EXERCISE INPUT:
____________________

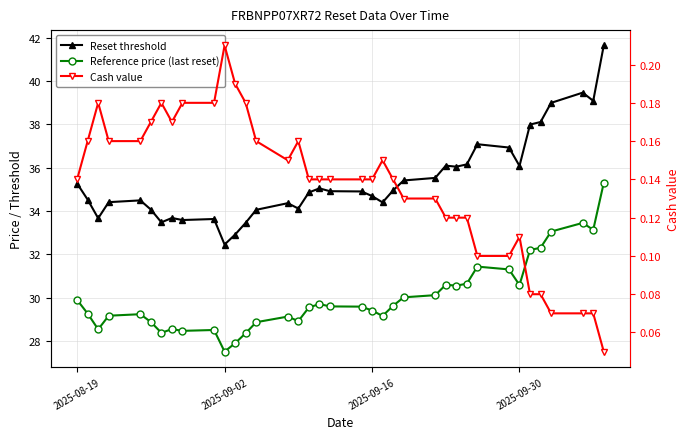

How many distinct data groups are displayed?

3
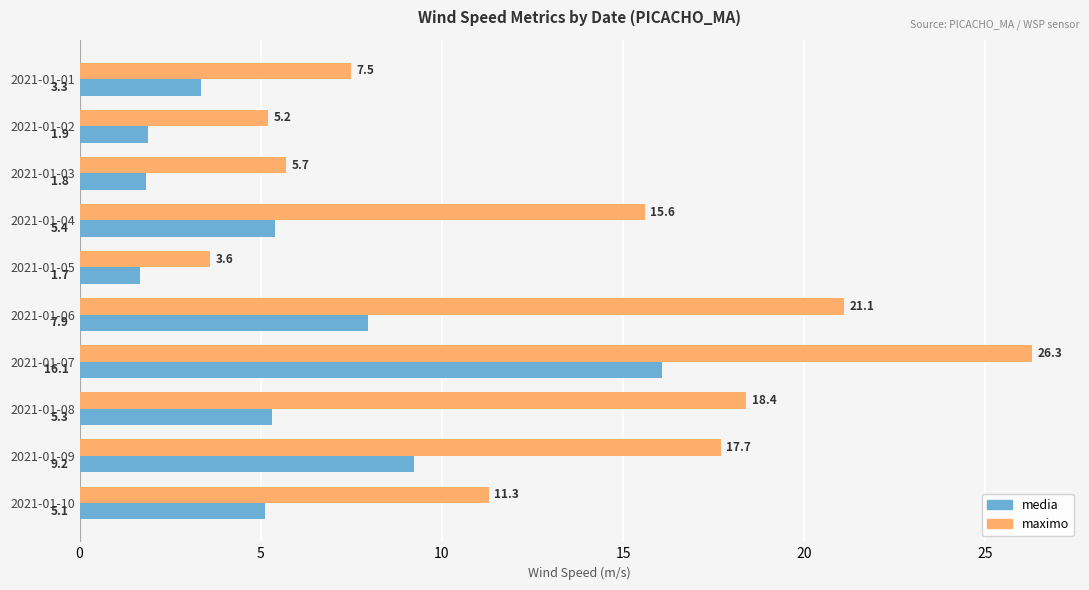

List the series in order of their peak value, highest first.

maximo, media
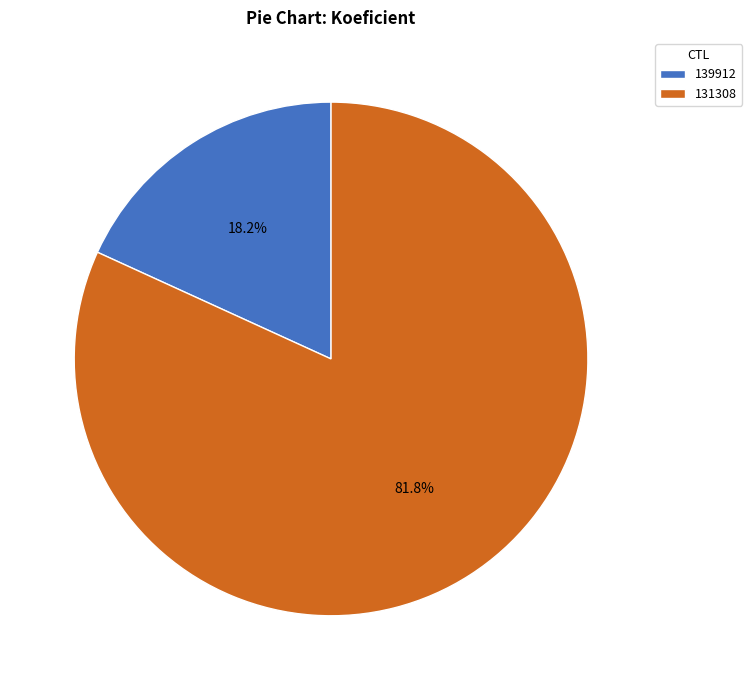

Is it true that 131308 is 87% of the pie?

False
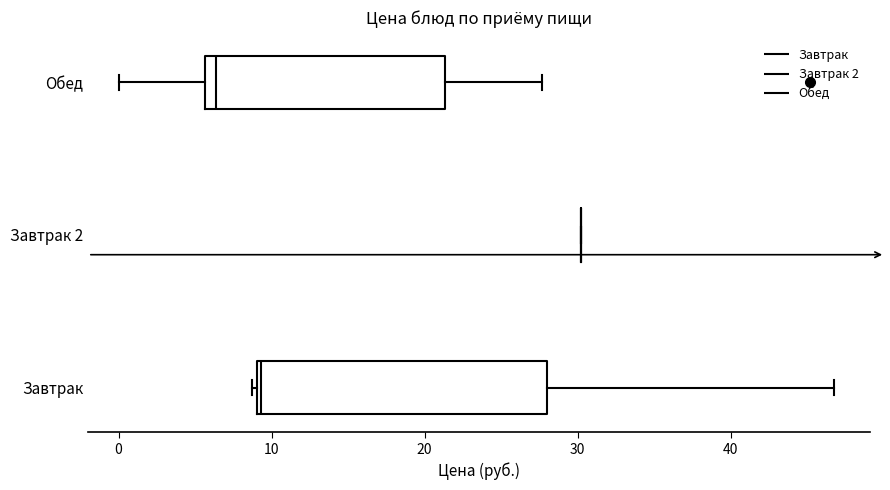

Reading bottom to top, read every box against the x-axis: the position of its median line, the range the box covers, and the ends of its whiskers. The values are not printed on the chart, so give them approximately, as read against the axis.

Завтрак: median 9, box 9 to 28, whiskers 9 to 47
Завтрак 2: box collapsed to a line at 30, whiskers 30 to 30
Обед: median 6 (just right of the box's left edge), box 6 to 21, whiskers 0 to 28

____________________

TASK OBJECTIVE: Render each line of the entries above as a JSON list of strings, one string per line, skipping blank lines and leaving out the pictures.

OUTPUT OF THE TASK:
[
  "How many distinct data groups are displayed?",
  "3",
  "List the series in order of their peak value, highest first.",
  "maximo, media",
  "Is it true that 131308 is 87% of the pie?",
  "False",
  "Reading bottom to top, read every box against the x-axis: the position of its median line, the range the box covers, and the ends of its whiskers. The values are not printed on the chart, so give them approximately, as read against the axis.",
  "Завтрак: median 9, box 9 to 28, whiskers 9 to 47",
  "Завтрак 2: box collapsed to a line at 30, whiskers 30 to 30",
  "Обед: median 6 (just right of the box's left edge), box 6 to 21, whiskers 0 to 28"
]